INSTRUCTION 1: Reproduce every catalog record below word for word, skipping the pictures. These are the records, not the forum post.

[ovirt-users] Re: Sometimes paused due to unknown storage error on gluster

28 Mar 2020

      On March 28, 2020 3:21:45 AM GMT+02:00, Gianluca Cecchi <gianluca.cecchi@gmail.com> wrote:
...
Hello,
having deployed oVirt 4.3.9 single host HCI with Gluster, I see some
times
VM going into paused state for the error above and needing to manually
run
it (sometimes this resumal operation fails).
Actually it only happened with empty disk (thin provisioned) and sudden
high I/O during the initial phase of install of the OS; it didn't
happened
then during normal operaton (even with 600MB/s of throughput).
I suspect something related to metadata extension not able to be in
pair
with the speed of the physical disk growing.... similar to what happens
for
block based storage domains where the LVM layer has to extend the
logical
volume representing the virtual disk
My real world reproduction of the error is during install of OCP 4.3.8
master node, when Red Hat Cores OS boots from network and wipes the
disk
and I think then transfer an image, so doing high immediate I/O.

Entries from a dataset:
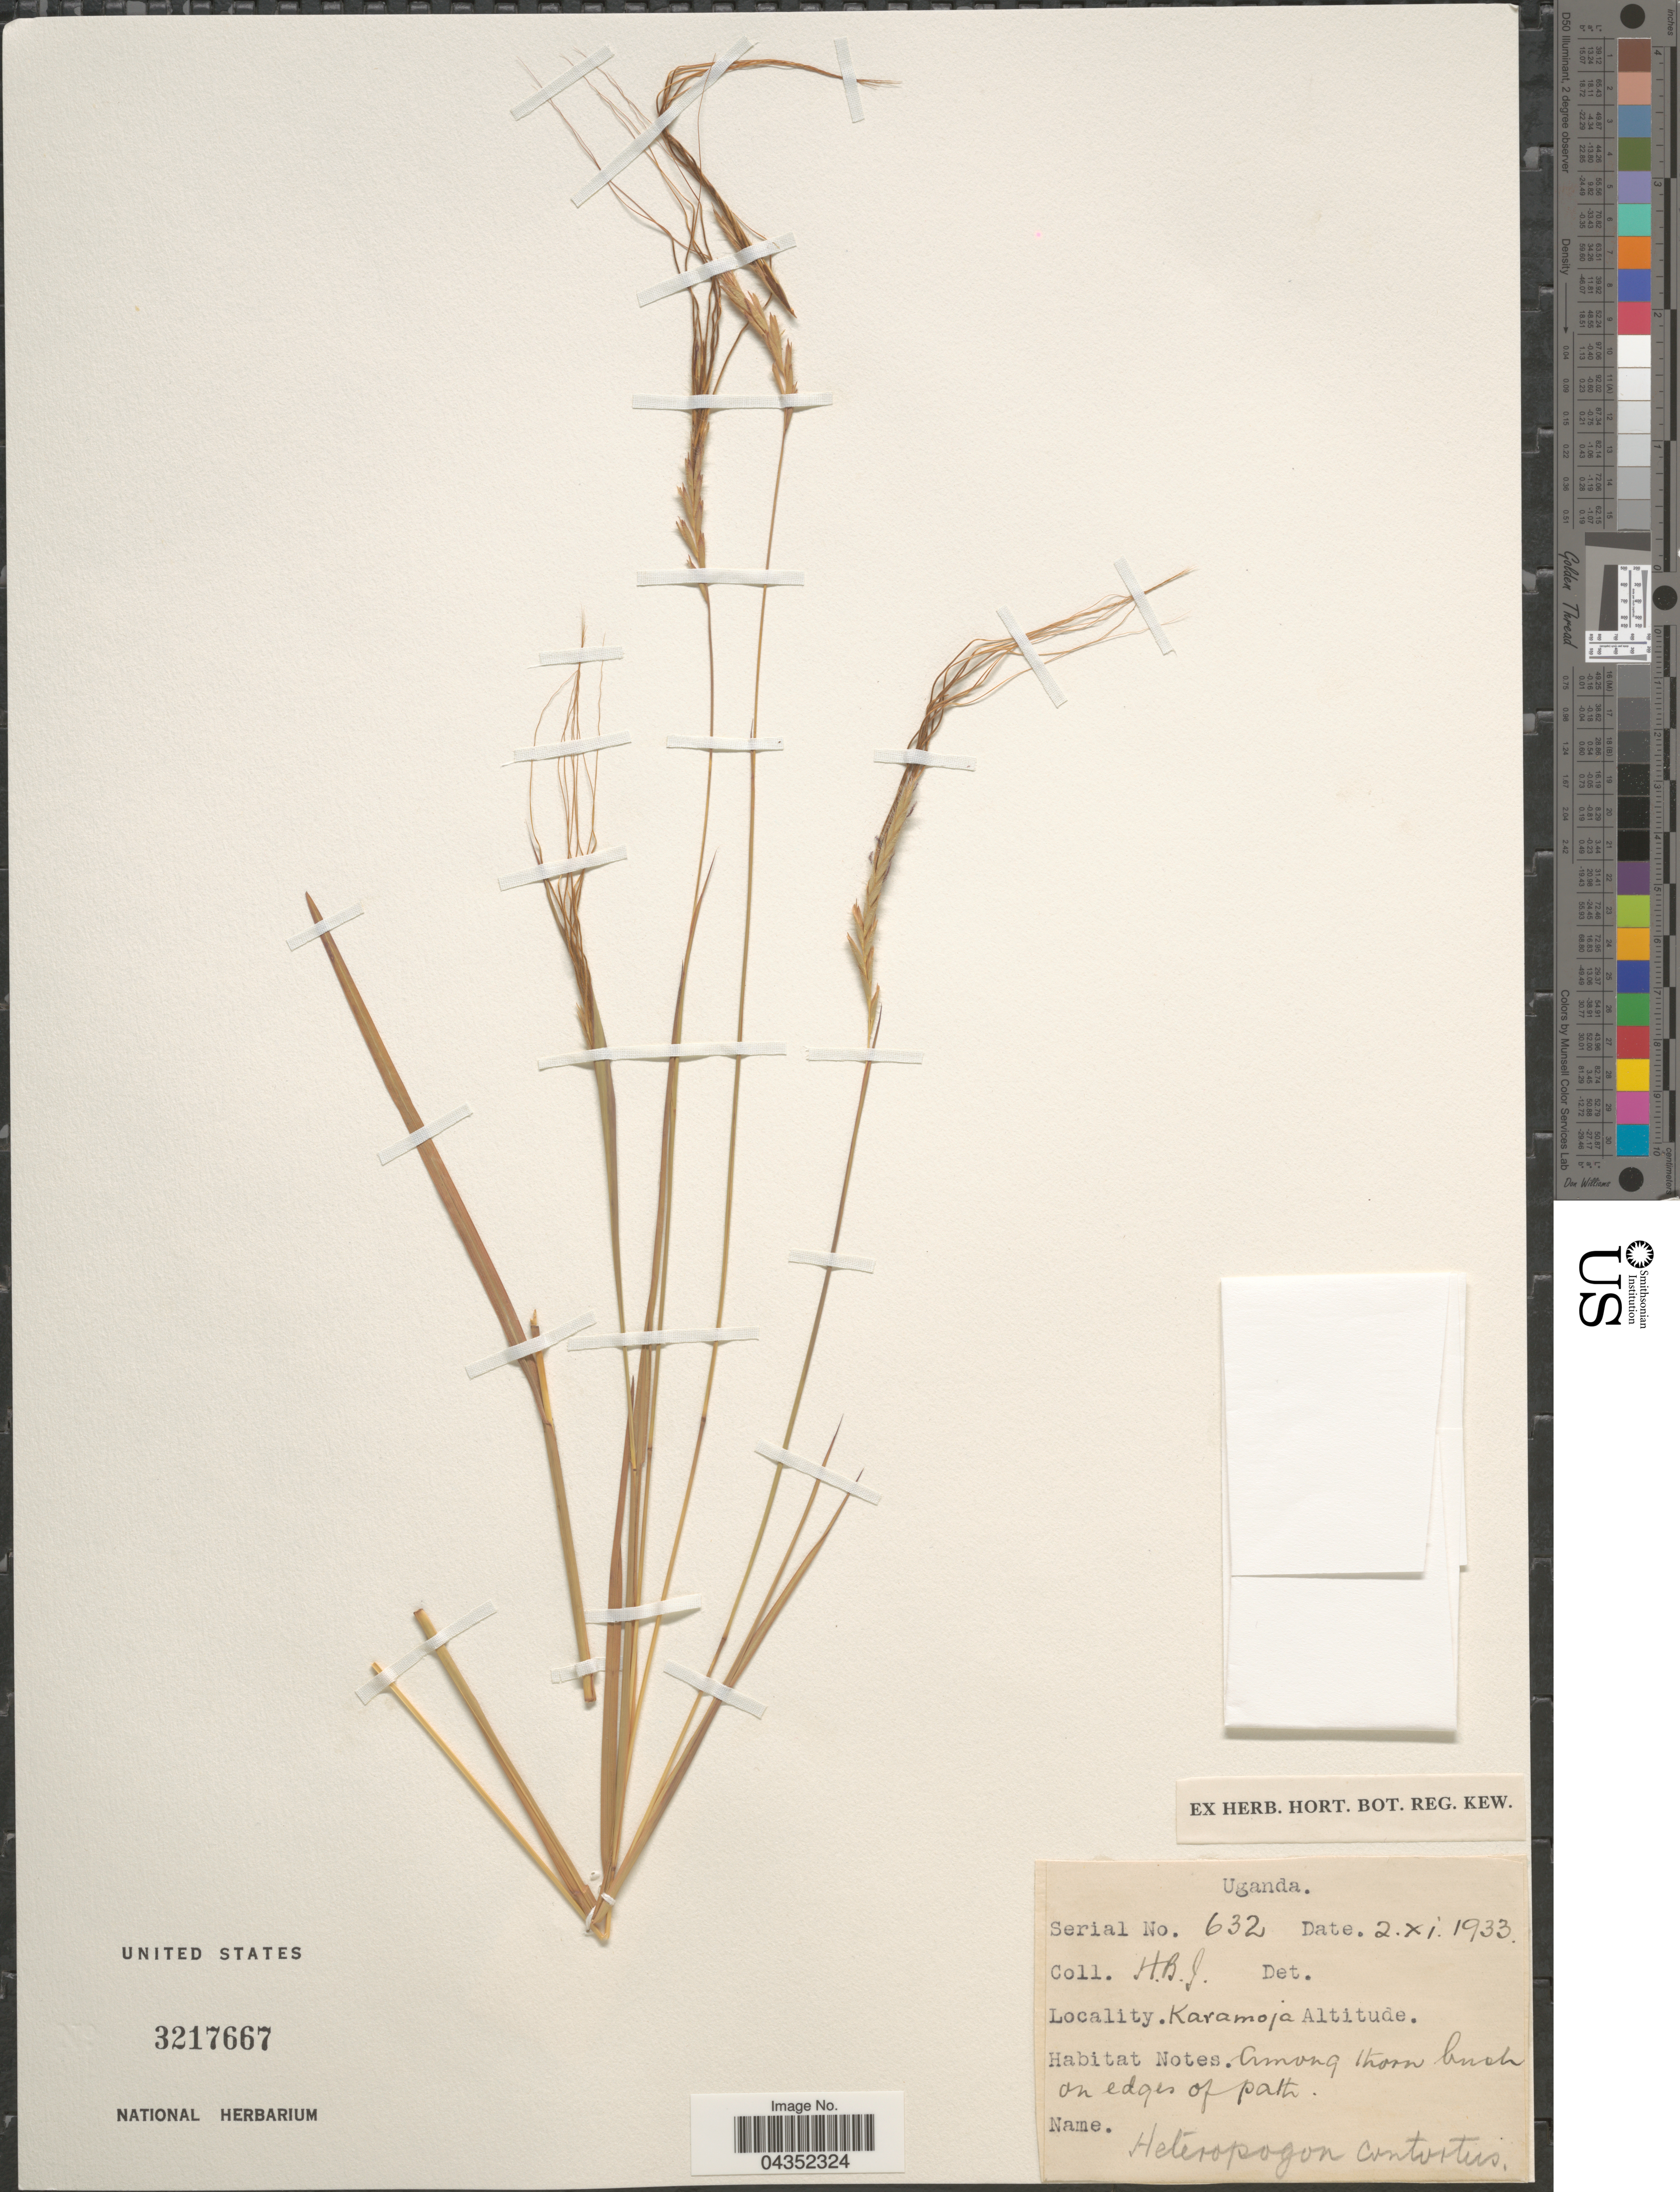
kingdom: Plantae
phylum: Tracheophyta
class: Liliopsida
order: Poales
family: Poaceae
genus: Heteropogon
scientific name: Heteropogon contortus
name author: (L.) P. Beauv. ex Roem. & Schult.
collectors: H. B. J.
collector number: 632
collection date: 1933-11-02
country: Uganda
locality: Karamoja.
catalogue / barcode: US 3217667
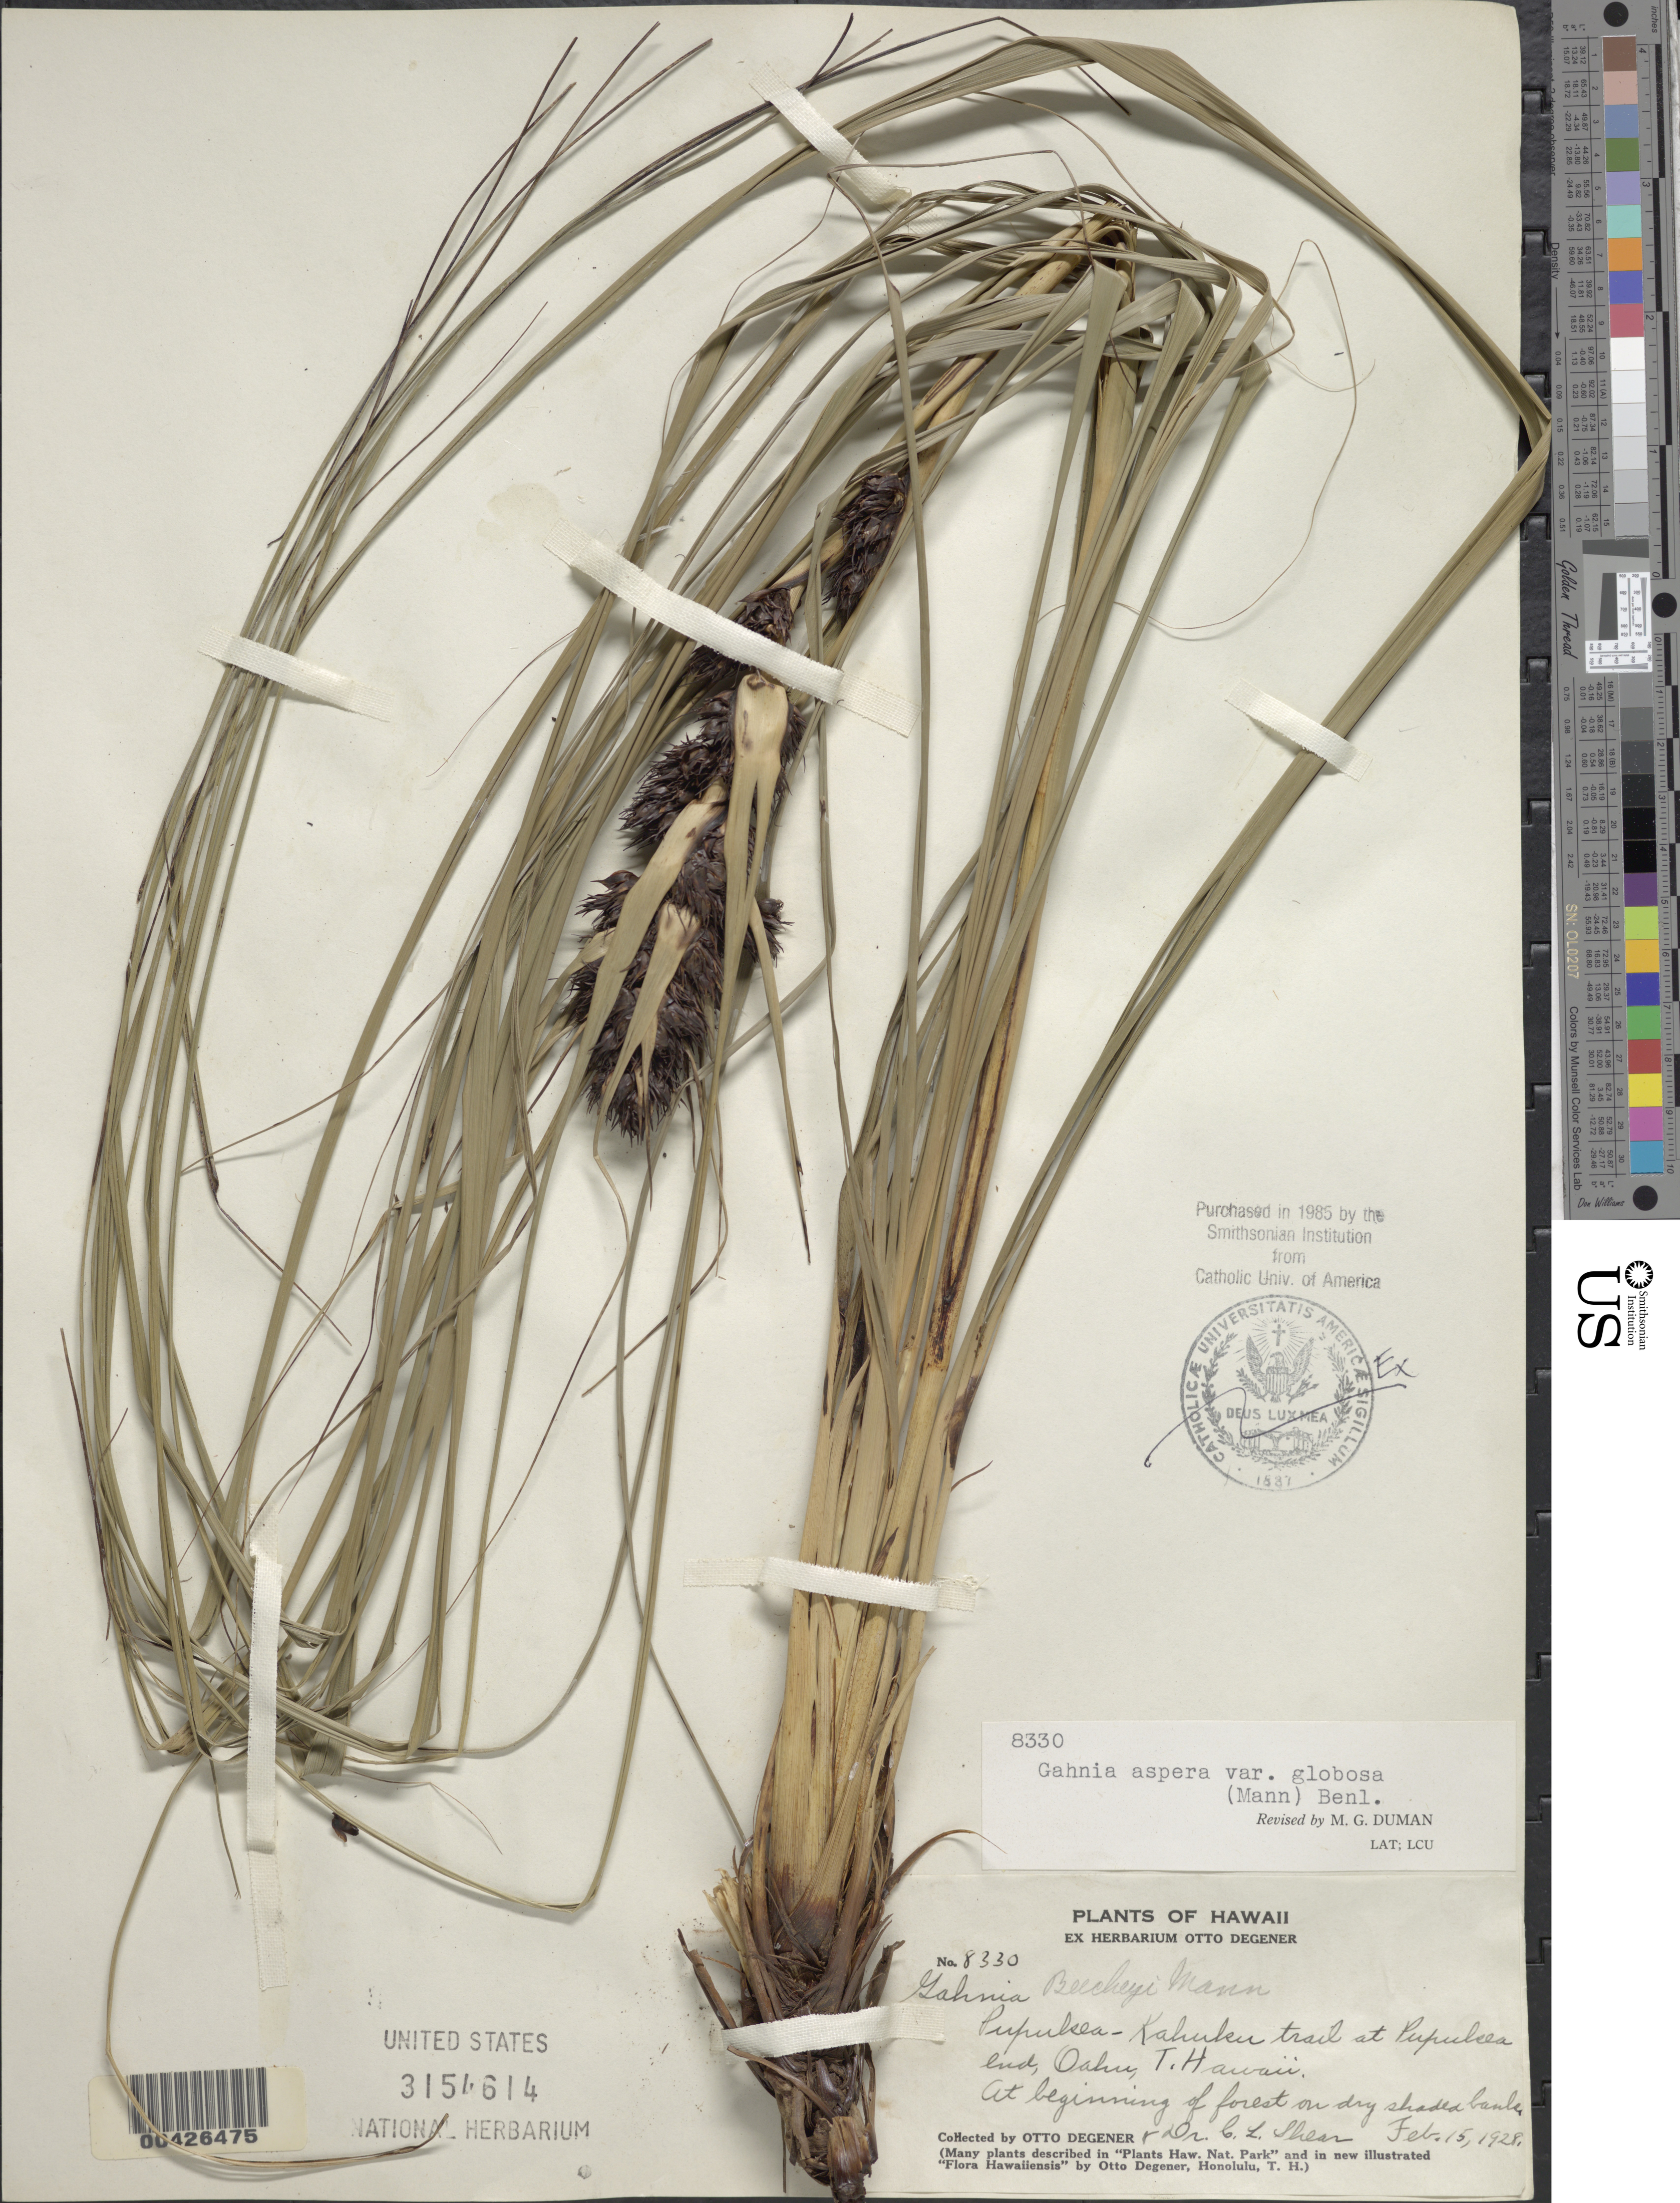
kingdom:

INSTRUCTION 2: Which oVirt version does the forum post say was deployed?

EXERCISE RESPONSE 1:
kingdom: Plantae
phylum: Tracheophyta
class: Liliopsida
order: Poales
family: Poaceae
genus: Heteropogon
scientific name: Heteropogon contortus
name author: (L.) P. Beauv. ex Roem. & Schult.
collectors: H. B. J.
collector number: 632
collection date: 1933-11-02
country: Uganda
locality: Karamoja.
catalogue / barcode: US 3217667
kingdom:

EXERCISE RESPONSE 2: oVirt 4.3.9.